Don't panic. Just because it's not in Exif format doesn't mean that puzzle.png's metadata is all that more difficult to access.

It so happens that when an image is loaded per step 1.0, the PIL module will automatically load up a dictionary with whatever metadata it can id. We can barf it all out to the screen with a simple print statement:

print (image.info)

Or we can loop through it as in 2.0 as such:

for tag, value in info.items(): key = TAGS.get(tag, tag) print(key + " " + str(value))

Problem solved?

So, at this point I need to confess that this .info method is not actually returning all of the metadata from puzzle.png, and I don't quite know why. In addition to regular old Photoshop and the ExifRead Python tool mentioned above, I also tried four different online metadata extraction tools and only one was able to return a complete listing: Jeffrey Friedl's Image Metadata Viewer. Said viewer is based on a command-line tool called ExifTool, which I downloaded and ran. It too worked.

But I promised Python and Python we shall write. It's actually pretty easy to run a command-line program from within Python, but you'll still have to download the actual command line program, which is available here. Now, we can run this script on our image file, and the ExifTool will output the result via Python to the screen. Try it.
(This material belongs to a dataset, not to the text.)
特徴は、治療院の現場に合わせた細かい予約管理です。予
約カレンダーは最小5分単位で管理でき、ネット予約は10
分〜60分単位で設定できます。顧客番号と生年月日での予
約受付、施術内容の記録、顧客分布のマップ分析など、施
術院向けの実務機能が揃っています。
import os os.system('exiftool -h puzzle.png')

See the clue?

I don't know why it was so difficult to pull metadata from this file. It may have something to do with how metadata in PNG files is laid out. Within the file, metadata is kept in data structures called chunks. Chunks are given weird coded names that define, among other things, whether they should be considered "critical" or not. Critical chunks include actual image data, bit depth, and color palette. Not-critical chunks offer histograms, gamma values, default background colors, and, finally, text. There are three different types of text chunks all with a standard dictionary entry format. Each text entry has a name or title, and then some associated text. They can be user-defined, but there are some text field types that come predefined, such as "comment." Which in our MI5 file contains this:

Comment: As I read, numbers I see. T'would be a shame not to count this art among the great texts of our time

Now that we're at this point, writing metadata back to the file isn't much more involved. If you want to join MI5, you should probably be able to figure that part out on your own. Start by reading up on ExifTool.